Today I found myself craving an apple. I picked out the one that I wanted, took a few bites out of it, walked to the trash can and tossed it. There was nothing wrong with the apple there were no bruises and it hadn’t gone bad. However, this was not the case for my own self. I am the one that is bruised and corrupted.
I tend to blame it on the apple. I think ‘maybe if I don’t eat it and I become thin, the rest of my life will follow right beside that.’ I know how odd this must sound, but when a person’s life is so out of control one may try to grab a hold of anything that they can tame. In earlier essays I have written about such atrocities that have occurred and even though they did effect me, these are not the things that make me feel out of control. It’s hard to pin point something like this, but I think the answer lies within myself. It’s pretty simple, actually.I hate myself.

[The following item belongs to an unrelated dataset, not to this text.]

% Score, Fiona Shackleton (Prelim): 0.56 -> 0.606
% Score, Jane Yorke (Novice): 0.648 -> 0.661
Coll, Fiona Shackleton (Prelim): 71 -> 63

It sounds awful, I know. It almost sounds like a cry for help or something pathetic like that…but it’s not. I promise. I don’t want to hate myself; I guess it’s just something that happened along the way. I feel as though I’m constantly disapointing those around me or that I don’t bring happiness to anyone…not even myself.
The point is simple. If I want to eat something I try to deprive myself of it for that very same reason. I can control this, unlike everything else going on around me. It’s so much easier than trying to please everyone and consistantly failing miserably. It hurts much less.
I have a long road up ahead of me….and I hope I choose the right direction. Maybe I’ll meet someone who will guide me or even carry me when I become weak. I hope that even if I have to crawl I make somebody else out there smile. I think that when it comes right down to it, a smile is something to be shared….and sharing it with me would totally be appreciated.